In terms of the program’s future, version 2.0 is now available, including version 1.0 games and ER tasks devised to improve processing speed, mimicry abilities, and prosodic recognition. Regarding ToM, a short film with real actors and a 2.5 h gameplay graphic adventure with puzzles on ToM and moral dilemmas have been included, and their aim is to offer a gradual and longer training maintaining the attention of patients and their will to improve. The environment has been created with game mechanics, and it has metacognitive hyperlinks designed for self-training.

Ethics Statement

The study was approved by the Clinical Research Ethics Committee of Galicia (EC) and met all applicable ethical and legal standards (registration code 2014/459) and it has been registered in BioMed Center an international RCT database (ISRCTN83459317).

Author Contributions

AGC (principal investigator), YMS, and MVC are the creators of e-Motional Training. YMS, MVC, and AGC designed the study, selected participants, applied the intervention, extracted data, and supervised the study.

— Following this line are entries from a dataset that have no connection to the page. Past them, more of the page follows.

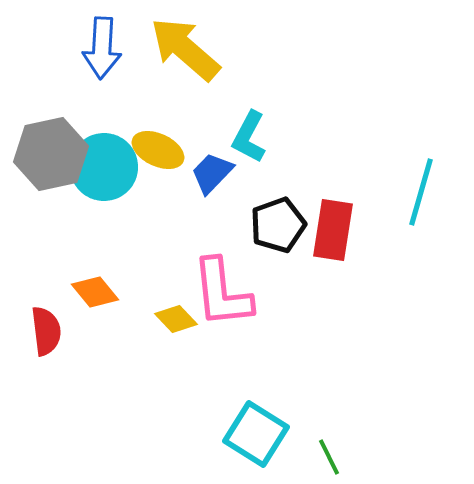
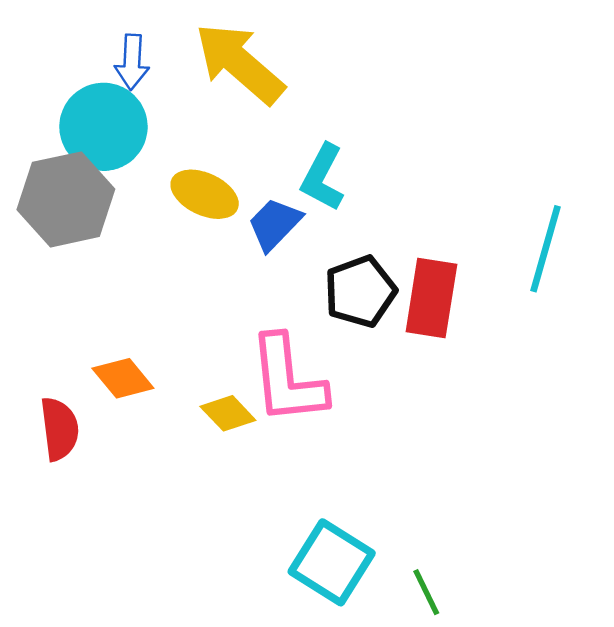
blue arrow: (102, 48) -> (132, 62), size x0.7
cyan circle: (104, 167) -> (103, 127), moved

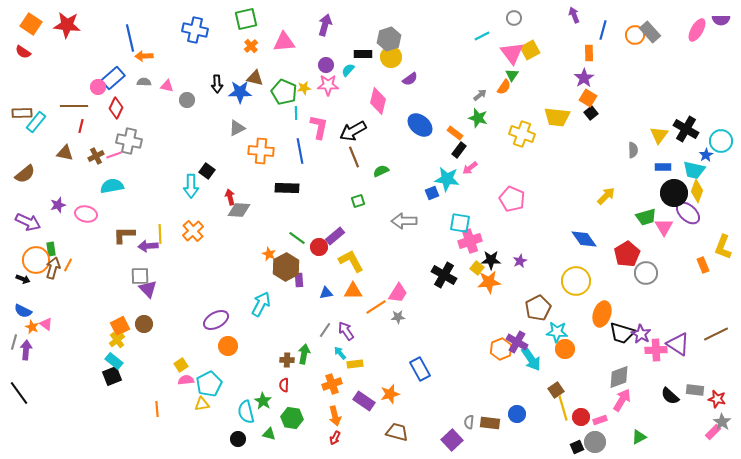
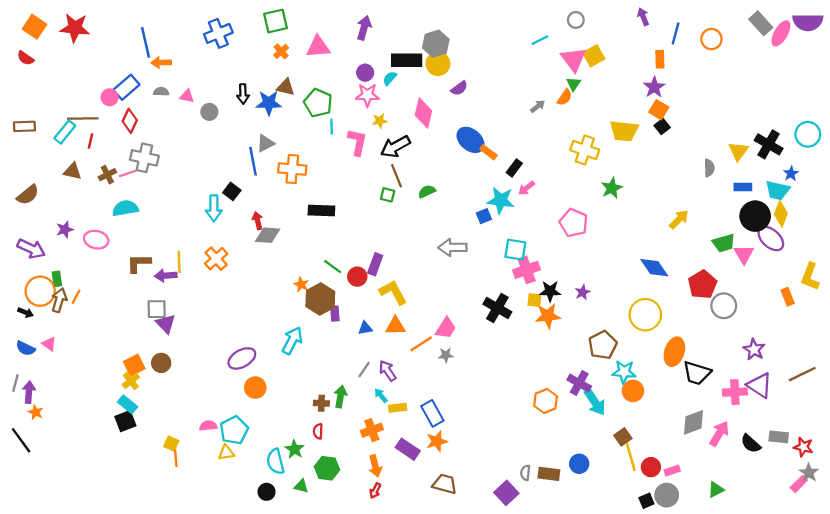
purple semicircle: (721, 20) -> (808, 22), size x1.5
blue cross: (195, 30) -> (218, 33), turned -35
gray rectangle: (650, 32) -> (761, 23), moved
black rectangle: (363, 54) -> (407, 60), size x1.5
yellow star: (304, 88) -> (380, 121), moved
green star: (478, 118) -> (612, 188), moved, turned 30
cyan rectangle: (36, 122) -> (65, 132), moved
orange rectangle: (455, 133) -> (488, 152), moved
cyan circle: (721, 141) -> (808, 134), moved
blue line: (300, 151) -> (253, 161), moved
green square: (358, 201) -> (388, 195), moved, turned 32
purple rectangle: (335, 236) -> (375, 264), turned -30
yellow square: (477, 268) -> (534, 300), turned -32
pink triangle: (46, 324) -> (49, 344), moved
orange star: (32, 327) -> (36, 412), moved
purple star: (641, 334) -> (754, 349), moved
orange hexagon: (501, 349) -> (546, 401), moved
yellow square: (181, 365) -> (171, 444), moved, turned -32
blue rectangle: (420, 369) -> (432, 413), moved
pink arrow: (622, 400) -> (719, 434), moved

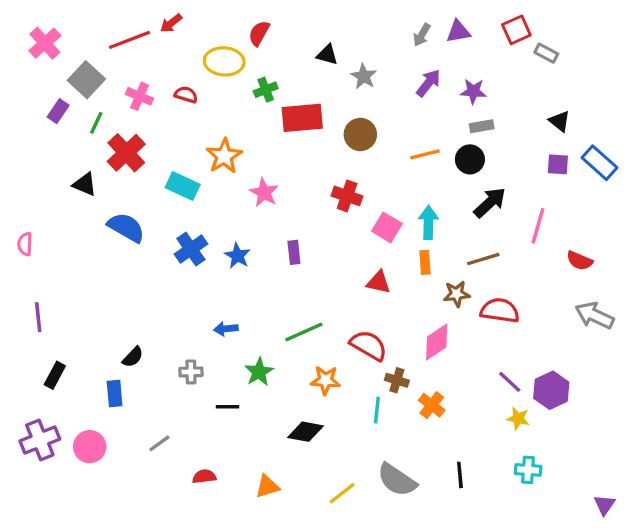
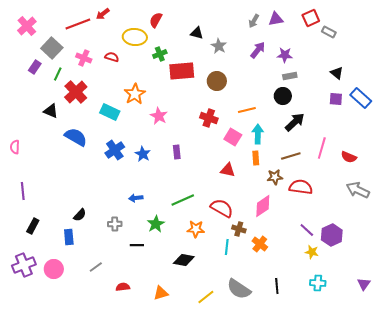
orange line: (425, 154) -> (247, 110), moved
pink line: (538, 226) -> (322, 148), moved
purple triangle: (604, 505) -> (364, 284), moved

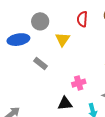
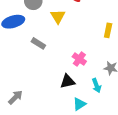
pink cross: (79, 83) -> (79, 59), turned -32

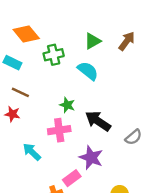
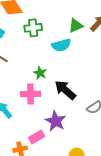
green triangle: (92, 41) -> (76, 26), moved
cyan semicircle: (88, 71) -> (61, 45), turned 120

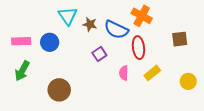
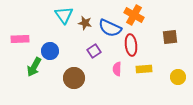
blue circle: (50, 42) -> (50, 51), moved
green arrow: (22, 71) -> (34, 67), moved
yellow rectangle: (152, 73) -> (144, 69), turned 35
brown circle: (59, 90) -> (74, 78), moved

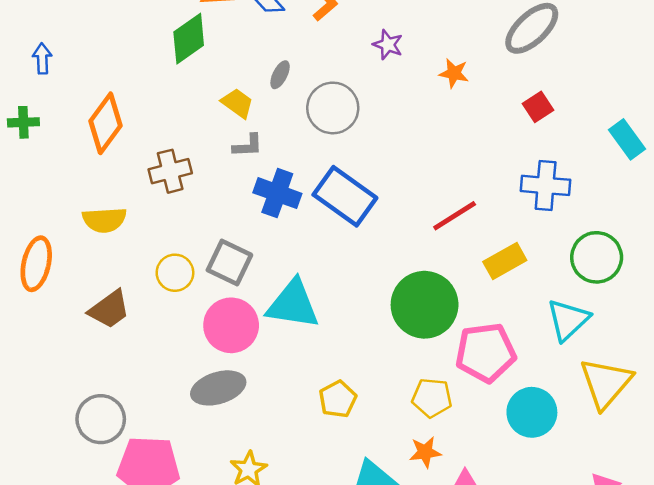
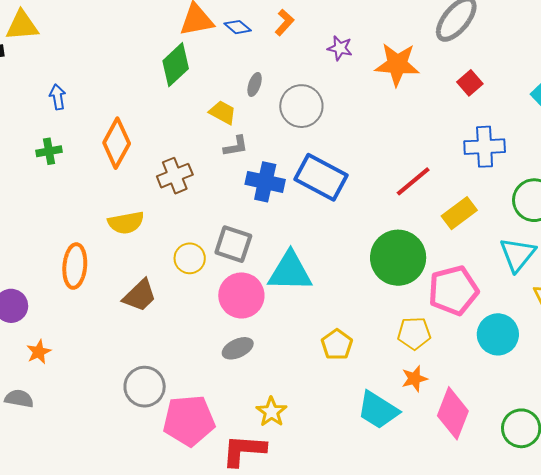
orange star: (454, 73) -> (397, 64), size x1.8
gray ellipse: (218, 388) -> (238, 348), size x0.7

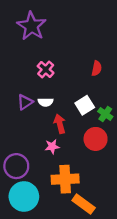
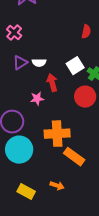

FDL participated in patient selection and in obtaining and extracting data, and MRA and RM reviewed the manuscript. Moreover, RM contributed to perform statistical analysis and writing of the final version. The manuscript was authored by YMS, MVC, and AGC. All the authors have had full access to data in the study, have personally reviewed the manuscript, and gave final approval of the version attached.

Conflict of Interest Statement

AC, YS, and MC are the intellectual authors of e-Motional Training® 1.0, a program funded by the Galician Department through the PRIS program, whose objective is to generate a spin-off.